With Euro-American settlers pushing ever westward, bringing with them agriculture, commerce and industry, Catlin saw only one hope for the Plains’ original human and animal inhabitants: “a magnificent park, where the world could see for ages to come, the native Indian in his classic attire, galloping his wild horse, with sinewy bow, and shield and lance, amid the fleeting herds of elks and buffaloes.” Catlin zealously promoted the idea. “What a beautiful and thrilling specimen for America to preserve and hold up to the view of her refined citizens and the world, in future ages!” he proclaimed. “A nation’s Park, containing man and beast, in all the wild and freshness of their nature’s beauty!” For the painter, Indians were a part of the vanishing Western landscape, every bit as natural and wild as buffalo and elk.
Modern readers might scoff at Catlin’s suggestion that Native Americans could only endure within a park stocked with game. Yet, through his writings, the painter revealed a great deal about the history of American understandings of and responses to extinction. Indeed, for as long as Americans have pondered the extirpation of species, they have contemplated the annihilation of races, and in many instances, onlookers have drawn parallels between wildlife declension and racial decline. As a result, scholars looking back on the nation’s conservation history will find that, in surprising ways, efforts to preserve wilderness have often been entangled with deeper racial anxieties.

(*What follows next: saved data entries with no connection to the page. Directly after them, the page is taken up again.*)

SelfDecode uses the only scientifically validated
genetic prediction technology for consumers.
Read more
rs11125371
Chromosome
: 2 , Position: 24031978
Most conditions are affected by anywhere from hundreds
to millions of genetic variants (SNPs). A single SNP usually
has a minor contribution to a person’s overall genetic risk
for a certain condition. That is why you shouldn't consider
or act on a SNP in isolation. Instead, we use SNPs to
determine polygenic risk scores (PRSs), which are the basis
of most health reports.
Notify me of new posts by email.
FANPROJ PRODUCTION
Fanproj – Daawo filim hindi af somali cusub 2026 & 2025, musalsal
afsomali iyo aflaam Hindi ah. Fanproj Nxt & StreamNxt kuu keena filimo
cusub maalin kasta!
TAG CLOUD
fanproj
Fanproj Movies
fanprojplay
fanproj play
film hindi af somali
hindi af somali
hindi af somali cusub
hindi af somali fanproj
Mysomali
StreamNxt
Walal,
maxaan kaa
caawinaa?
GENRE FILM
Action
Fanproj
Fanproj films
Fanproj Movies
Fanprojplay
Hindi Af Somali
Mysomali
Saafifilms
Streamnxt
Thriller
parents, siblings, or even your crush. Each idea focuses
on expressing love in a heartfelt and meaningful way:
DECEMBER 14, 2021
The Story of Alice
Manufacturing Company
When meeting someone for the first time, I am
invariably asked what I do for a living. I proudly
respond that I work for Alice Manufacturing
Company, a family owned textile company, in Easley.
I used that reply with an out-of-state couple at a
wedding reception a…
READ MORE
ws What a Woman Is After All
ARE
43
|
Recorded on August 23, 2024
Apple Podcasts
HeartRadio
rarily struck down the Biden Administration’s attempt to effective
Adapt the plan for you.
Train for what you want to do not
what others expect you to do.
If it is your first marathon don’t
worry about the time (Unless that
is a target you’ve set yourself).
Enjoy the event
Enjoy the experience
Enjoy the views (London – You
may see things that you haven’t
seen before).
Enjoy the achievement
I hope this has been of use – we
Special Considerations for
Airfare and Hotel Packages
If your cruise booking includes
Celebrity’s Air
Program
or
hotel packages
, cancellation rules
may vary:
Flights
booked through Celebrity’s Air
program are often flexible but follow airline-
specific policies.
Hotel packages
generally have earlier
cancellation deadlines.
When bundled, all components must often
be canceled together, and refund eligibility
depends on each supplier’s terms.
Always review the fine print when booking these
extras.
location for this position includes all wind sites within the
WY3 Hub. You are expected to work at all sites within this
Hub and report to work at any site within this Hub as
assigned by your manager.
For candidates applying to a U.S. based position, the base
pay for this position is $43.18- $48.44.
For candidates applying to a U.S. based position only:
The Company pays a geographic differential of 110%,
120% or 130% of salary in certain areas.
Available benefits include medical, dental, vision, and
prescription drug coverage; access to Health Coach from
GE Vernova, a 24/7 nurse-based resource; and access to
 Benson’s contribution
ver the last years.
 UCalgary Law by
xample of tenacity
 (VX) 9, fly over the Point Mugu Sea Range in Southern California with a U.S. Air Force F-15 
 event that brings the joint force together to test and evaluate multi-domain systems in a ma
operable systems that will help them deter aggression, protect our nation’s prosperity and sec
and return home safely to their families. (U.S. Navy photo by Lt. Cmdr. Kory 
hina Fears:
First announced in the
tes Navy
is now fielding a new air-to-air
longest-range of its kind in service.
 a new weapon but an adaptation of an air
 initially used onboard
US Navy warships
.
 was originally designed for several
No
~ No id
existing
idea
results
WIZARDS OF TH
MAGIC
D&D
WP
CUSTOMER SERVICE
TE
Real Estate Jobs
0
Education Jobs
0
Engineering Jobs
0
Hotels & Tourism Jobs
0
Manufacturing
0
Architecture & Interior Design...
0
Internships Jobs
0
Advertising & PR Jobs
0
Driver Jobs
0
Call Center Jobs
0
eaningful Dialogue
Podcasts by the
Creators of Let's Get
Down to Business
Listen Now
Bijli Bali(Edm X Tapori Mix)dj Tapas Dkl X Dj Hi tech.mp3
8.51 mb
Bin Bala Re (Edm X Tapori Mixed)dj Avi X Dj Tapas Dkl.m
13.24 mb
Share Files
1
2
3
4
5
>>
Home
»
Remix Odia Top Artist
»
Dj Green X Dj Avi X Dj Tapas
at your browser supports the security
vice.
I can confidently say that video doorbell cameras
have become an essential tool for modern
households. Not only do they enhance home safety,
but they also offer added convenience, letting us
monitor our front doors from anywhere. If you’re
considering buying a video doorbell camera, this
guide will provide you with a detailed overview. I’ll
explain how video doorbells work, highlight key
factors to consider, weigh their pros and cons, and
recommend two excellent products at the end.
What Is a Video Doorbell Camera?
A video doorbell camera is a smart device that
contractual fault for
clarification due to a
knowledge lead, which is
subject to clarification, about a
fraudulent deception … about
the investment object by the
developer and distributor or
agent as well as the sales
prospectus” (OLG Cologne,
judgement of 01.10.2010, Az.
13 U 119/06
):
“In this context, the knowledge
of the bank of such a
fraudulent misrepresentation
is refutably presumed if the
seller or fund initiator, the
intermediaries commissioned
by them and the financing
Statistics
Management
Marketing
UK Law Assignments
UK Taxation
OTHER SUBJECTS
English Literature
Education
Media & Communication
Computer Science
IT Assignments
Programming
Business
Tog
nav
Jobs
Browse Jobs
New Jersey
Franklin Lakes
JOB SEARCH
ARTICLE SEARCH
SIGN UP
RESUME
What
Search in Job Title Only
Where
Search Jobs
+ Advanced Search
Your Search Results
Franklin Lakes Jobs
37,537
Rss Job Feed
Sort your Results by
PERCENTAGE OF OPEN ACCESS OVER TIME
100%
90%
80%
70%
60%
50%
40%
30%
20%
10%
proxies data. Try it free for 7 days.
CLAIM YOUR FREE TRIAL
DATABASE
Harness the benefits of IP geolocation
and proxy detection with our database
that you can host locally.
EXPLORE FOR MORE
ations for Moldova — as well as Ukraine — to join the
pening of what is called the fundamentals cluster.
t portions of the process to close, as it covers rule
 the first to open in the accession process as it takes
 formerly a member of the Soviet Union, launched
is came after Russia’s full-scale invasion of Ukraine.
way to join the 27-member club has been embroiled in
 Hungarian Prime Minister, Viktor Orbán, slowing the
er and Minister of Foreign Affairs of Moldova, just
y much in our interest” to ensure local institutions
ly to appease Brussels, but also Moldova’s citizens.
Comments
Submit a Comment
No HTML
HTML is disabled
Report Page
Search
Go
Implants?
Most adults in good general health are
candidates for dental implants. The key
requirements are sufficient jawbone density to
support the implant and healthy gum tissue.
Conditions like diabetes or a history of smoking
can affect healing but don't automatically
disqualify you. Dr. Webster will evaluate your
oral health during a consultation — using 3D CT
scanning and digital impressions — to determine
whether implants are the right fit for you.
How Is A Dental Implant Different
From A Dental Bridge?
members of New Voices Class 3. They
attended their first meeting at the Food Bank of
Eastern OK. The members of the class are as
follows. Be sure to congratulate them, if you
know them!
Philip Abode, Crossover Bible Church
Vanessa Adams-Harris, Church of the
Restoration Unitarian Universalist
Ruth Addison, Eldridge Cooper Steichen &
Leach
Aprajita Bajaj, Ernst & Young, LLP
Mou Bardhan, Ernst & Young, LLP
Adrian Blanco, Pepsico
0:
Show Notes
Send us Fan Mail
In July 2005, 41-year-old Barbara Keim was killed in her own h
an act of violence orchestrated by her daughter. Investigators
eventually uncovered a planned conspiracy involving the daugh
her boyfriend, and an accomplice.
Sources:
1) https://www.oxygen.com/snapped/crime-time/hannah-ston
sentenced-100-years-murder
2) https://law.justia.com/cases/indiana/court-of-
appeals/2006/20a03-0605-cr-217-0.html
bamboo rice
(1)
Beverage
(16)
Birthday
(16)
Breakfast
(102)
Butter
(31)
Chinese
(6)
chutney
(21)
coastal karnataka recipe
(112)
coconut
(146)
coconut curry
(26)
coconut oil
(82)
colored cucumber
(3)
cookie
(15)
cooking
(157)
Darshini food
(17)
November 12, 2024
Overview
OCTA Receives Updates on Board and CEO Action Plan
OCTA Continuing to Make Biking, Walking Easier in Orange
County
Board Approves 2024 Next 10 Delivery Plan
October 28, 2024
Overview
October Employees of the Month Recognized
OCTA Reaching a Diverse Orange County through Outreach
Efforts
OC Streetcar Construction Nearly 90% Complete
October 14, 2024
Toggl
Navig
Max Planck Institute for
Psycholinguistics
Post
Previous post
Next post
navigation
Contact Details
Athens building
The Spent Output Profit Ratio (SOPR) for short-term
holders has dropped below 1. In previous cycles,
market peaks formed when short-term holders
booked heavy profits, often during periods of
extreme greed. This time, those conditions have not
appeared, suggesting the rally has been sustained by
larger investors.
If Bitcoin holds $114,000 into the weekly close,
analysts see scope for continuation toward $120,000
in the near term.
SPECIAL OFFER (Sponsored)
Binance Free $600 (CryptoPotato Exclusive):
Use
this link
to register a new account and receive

In Vanishing America, I explore a key transition in American environmental and racial thought. Prior to the late nineteenth century, Anglo-Americans generally viewed themselves as bearers of civilization. While they perceived their own success as foreordained, they associated Indians with wilderness, and often maintained that both must make way for the inevitable march of progress. Pre-Gilded Age white Americans frequently denied that species extinction was occurring, or rationalized it as an inevitable corollary of progress. As the turn of the century approached, however, whites came to see themselves as an imperiled race, and increasingly identified with the nation’s dwindling wildlife. Fearing that “over-civilization” endangered them in the same way “progress” threatened Indians, white elites developed the preservationist arguments that laid the groundwork for the modern environmental movement. By identifying the social, cultural, economic, demographic, and environmental factors that propelled this transition, I both expose the racial anxieties underlying modern environmentalism, and carve out a place for the environment in the history of American race relations.